The Hill We Climb: An Inaugural Poem for the Country by Amanda Gorman

On January 20, 2021, Amanda Gorman became the sixth and youngest poet to deliver a poetry reading at a presidential inauguration. Taking the stage after the 46th president of the United States, Joe Biden, Gorman captivated the nation and brought hope to viewers around the globe. Her poem “The Hill We Climb: An Inaugural Poem for the Country” can now be cherished in this special gift edition. Including an enduring foreword by Oprah Winfrey, this keepsake celebrates the promise of America and affirms the power of poetry.

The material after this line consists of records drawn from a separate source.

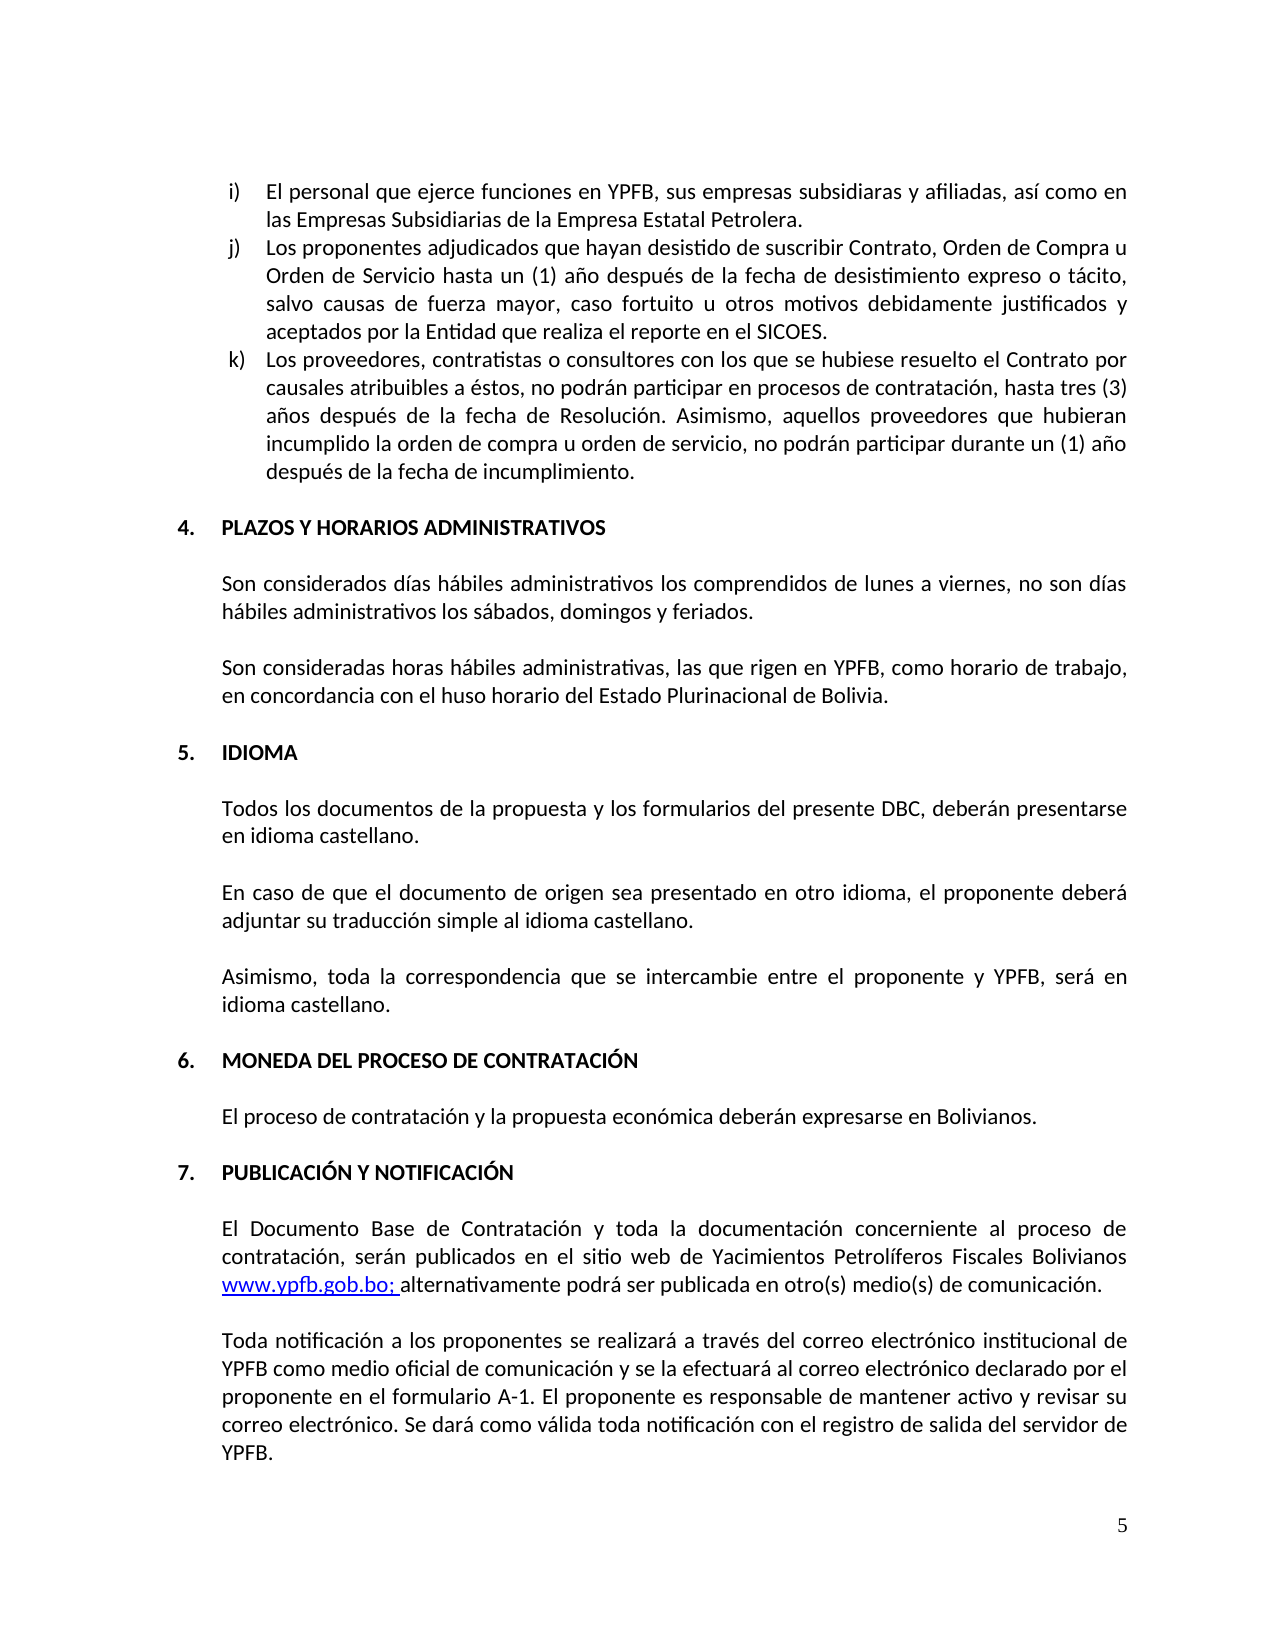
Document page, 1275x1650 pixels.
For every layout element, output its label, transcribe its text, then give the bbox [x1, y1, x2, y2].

list Son consideradas horas hábiles administrativas, las que rigen en YPFB, como horario de trabajo, en concordancia con el huso horario del Estado Plurinacional de Bolivia. [222, 653, 1127, 709]
text Asimismo, toda la correspondencia que se intercambie entre el proponente y YPFB, será en idioma castellano. [222, 962, 1127, 1018]
text Todos los documentos de la propuesta y los formularios del presente DBC, deberán presentarse en idioma castellano. [222, 794, 1127, 850]
text Toda notificación a los proponentes se realizará a través del correo electrónico institucional de YPFB como medio oficial de comunicación y se la efectuará al correo electrónico declarado por el proponente en el formulario A-1. El proponente es responsable de mantener activo y revisar su correo electrónico. Se dará como válida toda notificación con el registro de salida del servidor de YPFB. [222, 1326, 1127, 1466]
list MONEDA DEL PROCESO DE CONTRATACIÓN [177, 1046, 1127, 1074]
list Los proveedores, contratistas o consultores con los que se hubiese resuelto el Contrato por causales atribuibles a éstos, no podrán participar en procesos de contratación, hasta tres (3) años después de la fecha de Resolución. Asimismo, aquellos proveedores que hubieran incumplido la orden de compra u orden de servicio, no podrán participar durante un (1) año después de la fecha de incumplimiento. [228, 345, 1127, 485]
text El proceso de contratación y la propuesta económica deberán expresarse en Bolivianos. [222, 1102, 1127, 1130]
text En caso de que el documento de origen sea presentado en otro idioma, el proponente deberá adjuntar su traducción simple al idioma castellano. [222, 878, 1127, 934]
text El Documento Base de Contratación y toda la documentación concerniente al proceso de contratación, serán publicados en el sitio web de Yacimientos Petrolíferos Fiscales Bolivianos www.ypfb.gob.bo; alternativamente podrá ser publicada en otro(s) medio(s) de comunicación. [222, 1214, 1127, 1298]
list El personal que ejerce funciones en YPFB, sus empresas subsidiaras y afiliadas, así como en las Empresas Subsidiarias de la Empresa Estatal Petrolera. [228, 177, 1127, 233]
list Los proponentes adjudicados que hayan desistido de suscribir Contrato, Orden de Compra u Orden de Servicio hasta un (1) año después de la fecha de desistimiento expreso o tácito, salvo causas de fuerza mayor, caso fortuito u otros motivos debidamente justificados y aceptados por la Entidad que realiza el reporte en el SICOES. [228, 233, 1127, 345]
list Son considerados días hábiles administrativos los comprendidos de lunes a viernes, no son días hábiles administrativos los sábados, domingos y feriados. [222, 569, 1127, 626]
list PUBLICACIÓN Y NOTIFICACIÓN [177, 1158, 1127, 1186]
list PLAZOS Y HORARIOS ADMINISTRATIVOS [177, 513, 1127, 541]
list IDIOMA [177, 738, 1127, 766]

Living Nations, Living Words: An Anthology of First Peoples Poetry by Joy Harjo

Joy Harjo, the first Native poet to serve as U.S. Poet Laureate, has championed the voices of Native peoples past and present. Her signature laureate project gathers the work of contemporary Native poets into a national, fully digital map of story, sound, and space, celebrating their vital and unequivocal contributions to American poetry.

I am The Rage is a poetry collection that explores racial injustice from the raw, unfiltered viewpoint of a Black woman in America. Dr. Martina McGowan is a retired MD, a mother, grandmother, and a poet. Her poetry provides insights that no think piece on racism can; putting readers in the uncomfortable position of feeling, reflecting, and facing what it means to be a Black American.

This entire collection was created during 2020, many shortly after the deaths of Breonna Taylor and George Floyd, to name but a few.